• Your instructions: Output the portion of the forum thread below about making a DOS platform game, starting with "Posted 31 August 2011 - 06:24" and going on through "(run inside DosBox)...", copied word for word.

Posted 31 August 2011 - 04:57 AM

Hi,

I'm interested in developing a 2d platform game under Dos operating system with vector graphics not bitmap (pixel).
There were several games back in the days with such graphics like "Another World", "Prince of Persia" and etc.
I'm programming with C language under Windows 3.11 with Visual Studio 1.5 .
I don't know what are the C libraries or framework to implement such graphics and animation.
Any light on this topic would be appreciated.

### #2Ashalah  Members

Posted 31 August 2011 - 05:13 AM

Why in all that is holy would you want to create DOS software in ... *checks calendar*... 21st century?
/edit: you can definitely make dos-look-alike games using modern technology

### #3Zoltar26  Members

Posted 31 August 2011 - 05:28 AM

Why in all that is holy would you want to create DOS software in ... *checks calendar*... 21st century?

Well, i'm interested in gaining knowledge on some technical concepts in game programming but from the beginning.
Besides, there's the DosBox emulator so why not develope for Dos.
I believe that a good game is not only a fancy fancy graphics but rather a good idea and there are still
hobbiests for such games. call me an old schooler but this is me. like i said i'm after knowledge.

### #4szecs  Members

Posted 31 August 2011 - 06:24 AM

You can make the graphics as "fancy" as you want.

Anyhoo, what do you mean by "vector graphics"? What makes you think Prince of Persia has "vector graphics"? Because it is NOT vector graphics....
Asteroids IS vector graphics. Maybe you could clarify what you mean by "vector graphics".

Programming graphics for Windows or for emulator is lots of fun, especially if it either screws your desktop resolution (run directly in Windows) or it screws your mouse in the game (run inside DosBox)...

I was programming for Dos for several years (after 2004). My only excuse was that I couldn't code for Windows, which was a pretty week excuse IMHO.

Well, i'm interested in gaining knowledge on some technical concepts in game programming but from the beginning.

You can also do it with more ""modern"" operating systems, like with Windows. It's not any "higher level" programming-wise, if you're afraid of that.

### #5SuperVGA  Members

Posted 31 August 2011 - 06:29 AM

You can make the graphics as "fancy" as you want.

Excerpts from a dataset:
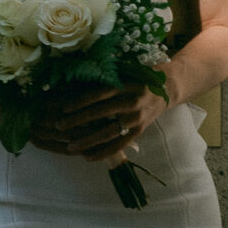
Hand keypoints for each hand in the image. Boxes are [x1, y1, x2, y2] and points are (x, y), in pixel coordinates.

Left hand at [31, 83, 168, 161]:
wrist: (168, 87)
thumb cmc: (140, 75)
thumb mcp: (126, 70)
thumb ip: (106, 76)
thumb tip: (74, 78)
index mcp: (127, 84)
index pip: (100, 93)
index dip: (81, 101)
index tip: (63, 108)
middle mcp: (133, 101)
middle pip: (102, 113)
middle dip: (78, 120)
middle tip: (59, 126)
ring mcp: (137, 118)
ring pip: (109, 133)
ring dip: (88, 141)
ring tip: (70, 146)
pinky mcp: (139, 131)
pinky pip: (119, 145)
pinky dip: (103, 152)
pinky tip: (87, 157)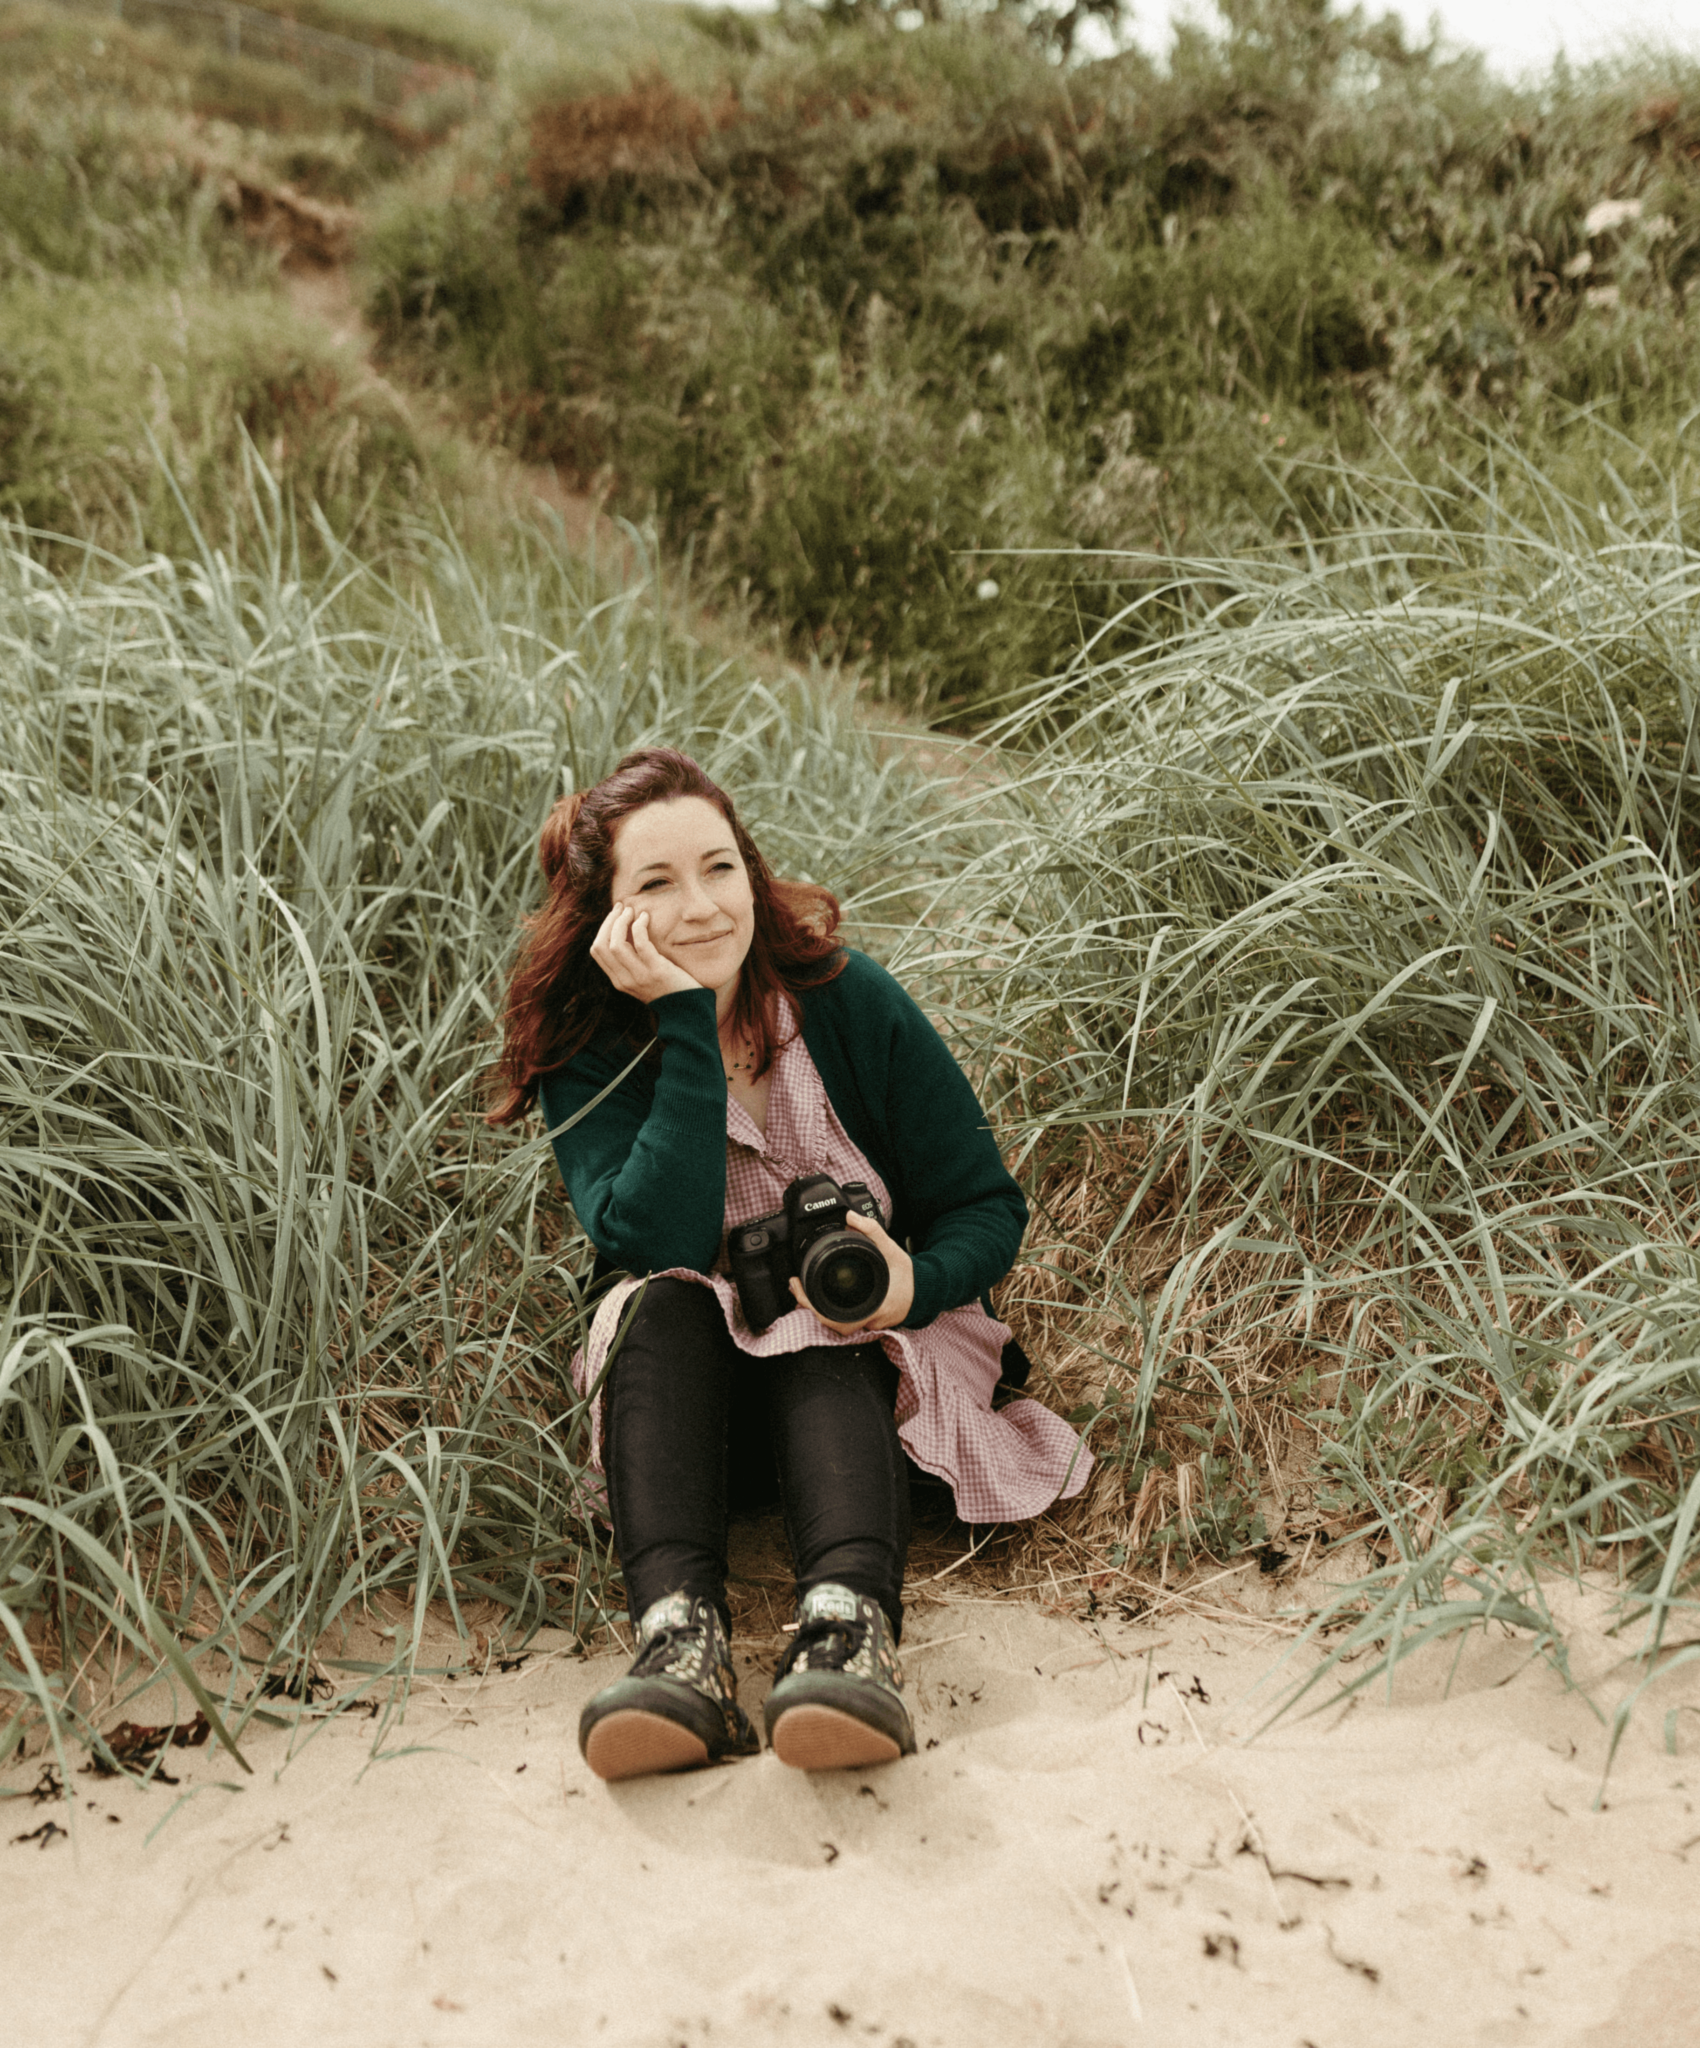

• Response for this exercise:
Posted 31 August 2011 - 06:24 AM

You can make the graphics as "fancy" as you want.

Anyhoo, what do you mean by "vector graphics"? What makes you think Prince of Persia has "vector graphics"? Because it is NOT vector graphics....
Asteroids IS vector graphics. Maybe you could clarify what you mean by "vector graphics".

Programming graphics for Windows or for emulator is lots of fun, especially if it either screws your desktop resolution (run directly in Windows) or it screws your mouse in the game (run inside DosBox)...